Mitchells Plain residents are on the hunt for a “mad man” who viciously attacked a boy after the laaitie and his friends played karrentjie in his broken-down bakkie last week.
The angry parents of Duwayne Wyngaard, 13, say their child could have been killed after the man chased him with a pit bull, beat him with a spade and baseball bat and poured Jeyes Fluid over the scared laaitie last Tuesday.
Duwayne was hospitalised and left with stitches on his face and head and marks across his back.
The boy says at about 3pm on Tuesday, he was walking with three friends in Woodlands when they came across an old rusted blue bakkie and jumped in.
“We were playing karrentjie and the man came out and shouted at us,” he explains.
“He said we were taking wires from the bakkie but we weren’t and he just started chasing us with his pit bull and two other dogs.”
Duwayne says as his friends escaped, he hid in a neighbour’s yard but was caught and dragged to the home of Mogamat Salie du Toit, 46.

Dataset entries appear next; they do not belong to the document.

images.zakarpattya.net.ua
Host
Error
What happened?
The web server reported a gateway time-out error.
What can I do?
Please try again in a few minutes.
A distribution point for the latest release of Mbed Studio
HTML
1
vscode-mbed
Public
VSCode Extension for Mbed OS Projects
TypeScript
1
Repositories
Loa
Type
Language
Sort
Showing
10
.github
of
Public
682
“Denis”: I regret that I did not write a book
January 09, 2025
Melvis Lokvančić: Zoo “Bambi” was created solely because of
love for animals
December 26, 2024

“He hit me with a bicycle pump on my back and took me to his garage,” says Duwayne.
“There was a domestic worker in the house who told him to leave me but then he took out a spade and baseball bat and hit the spade broken over my back.

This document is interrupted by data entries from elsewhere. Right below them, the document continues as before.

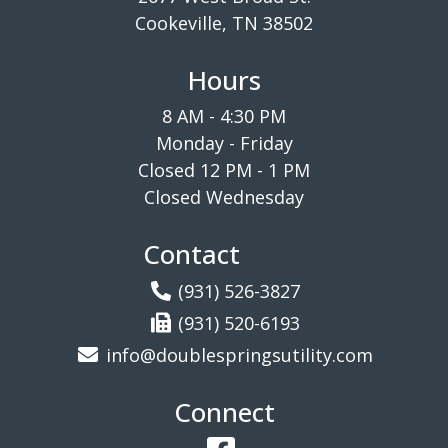
Cookeville, TN 38502
Hours
8 AM - 4:30 PM
Monday - Friday
Closed 12 PM - 1 PM
Closed Wednesday
Contact
(931) 526-3827
(931) 520-6193
info@doublespringsutility.com
Connect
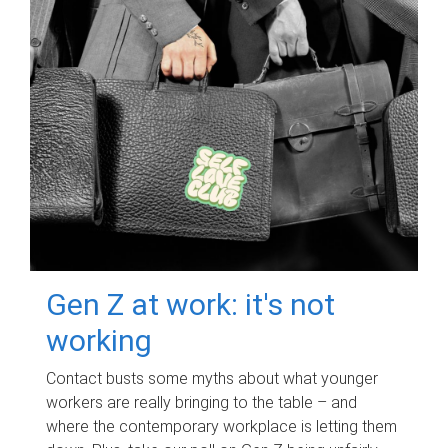
Gen Z at work: it's not
working
Contact busts some myths about what younger
workers are really bringing to the table – and
where the contemporary workplace is letting them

“I covered my face and told him to stop so he said I must hou my bek. When he was finished hitting me, he gave me a banana and an orange and left me there.”
The child was held captive in the garage and repeatedly beaten while his friends ran home to call his father Randall, 41.
“When I got there, he refused to let the laaitie out and the police came,” says Randall.
Officers went to collect his mother Gail at work and the child was taken to Mitchells Plain District Hospital and later transferred to Groote Schuur.
The doctors confirmed that there was no permanent damage and discharged him.
Gail says angry residents marched to Du Toit’s home in Daphne Crescent but he had already fled so they smashed the windows of two cars standing in the yard.
His elderly mother, Abieda, 71, says hundreds of people surrounded her home and she was frightened.
“I don’t know what happened because we were not here, but I can tell you he has a mental illness and snaps sometimes,” she says.
“He beat his wives and even fought at work. He ran away and we have not seen him since that day.”
Police spokesperson Sergeant Noloyiso Rwexana confirms that a case of assault with the intent to commit grievous bodily harm has been registered with no arrests.
Community Police Forum (CPF) Byron De Villiers, says: “As a community we are furious because he could have killed this child. We believe that if he is a mental patient, he needs to be hospitalised as he is a danger to children.”